1b. Build your own TensorFlow: This practical covers the basic idea behind Automatic Differentiation, a powerful software technique that allows us to quickly and easily compute gradients for all kinds of numerical programs. We will build a small Python framework that allows us to train our own simple neural networks, like Tensorflow does, but using only Numpy. NOTE: This practical is particularly long, so coming adequately prepared is very important.
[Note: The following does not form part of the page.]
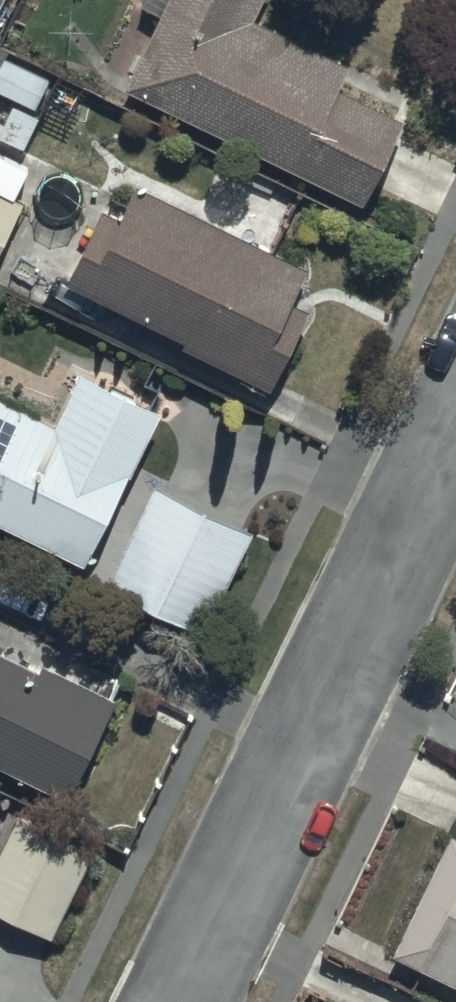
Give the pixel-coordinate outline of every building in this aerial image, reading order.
[(131,78),(358,190),(400,105),(334,72),(345,48),(250,1),(250,0),(148,0),(145,7),(163,16),(131,78)] [(97,195),(62,264),(181,327),(178,332),(262,375),(306,290),(288,281),(304,252),(133,170),(117,204),(97,195)] [(0,200),(0,252),(21,211),(0,200)] [(78,544),(160,394),(80,351),(49,407),(0,382),(0,506),(78,544)] [(247,512),(151,469),(108,568),(205,610),(247,512)] [(59,777),(108,677),(37,642),(33,650),(0,634),(0,748),(59,777)] [(11,799),(0,823),(0,899),(52,923),(91,836),(11,799)] [(387,936),(455,971),(455,820),(446,814),(387,936)]
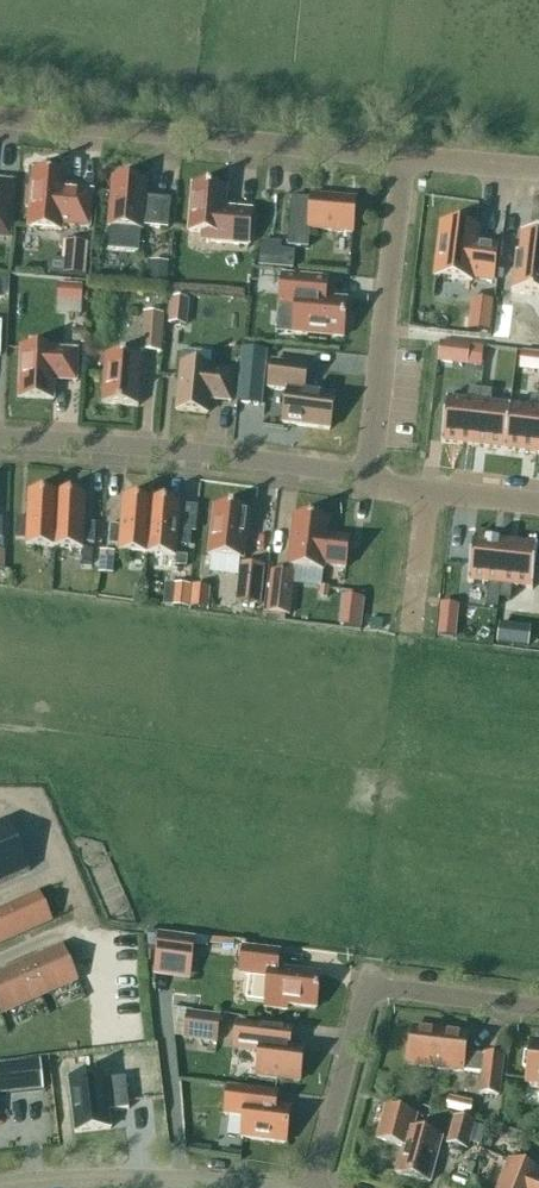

  • Pre-work: Please read through all the background sections in the practical.
  • Background knowledge requirements:
    • Linear algebra (multiplying matrices, row vectors, column vectors, summation notation)
    • Calculus (derivatives and partial derivatives, Jacobian matrix)
    • Deep Learning (have used a framework like TensorFlow or pytorch before)

[Colab Notebook]
2b. Optimization for Deep Learning: We take a deep dive into optimization, an essential part of deep learning, and machine learning in general. We’ll take a look at the tools that allow as to turn a random collection of weights into a state-of-the-art model for any number of applications. More specifically, we’ll implement a few standard optimisation algorithms for finding the minimum of Rosenbrock’s banana function and then we’ll try them out on FashionMNIST.
Background knowledge requirements:
Everyone with an undergraduate background in calculus should be able to enjoy this practical.
[Colab Notebook]
3b. Deep Generative Models: We will investigate two kinds of deep generative models, namely Generative Adversarial Networks (GANs) and Variational Autoencoders (VAEs). We will first train a GAN to generate images of clothing, and then apply VAEs to the same problem.
Background knowledge requirements:
Supervised learning
ConvNets (deep learning for image data)
Probability theory (the normal distribution, conditional and marginal probabilities, expected values, Bayes’ rule)
[Colab Notebook]
4b. Reinforcement Learning: We explore the reinforcement learning problem using the OpenAI Gym environment. We will then build agents that control the environments in three different ways: An agent that takes random actions, a neural net agent trained with random search, and lastly a neural net agent trained using a policy gradient algorithm.
Background knowledge requirements:
MLPs (neural networks basics)
Supervised learning
Probability theory (expectations)
​​[Colab Notebook]

Getting Help

There will be several tutors around during the session to help with the sessions to help you move through the practicals.
Helping each other is part of the Indaba spirit. You can do this using the #practicals channel on Slack.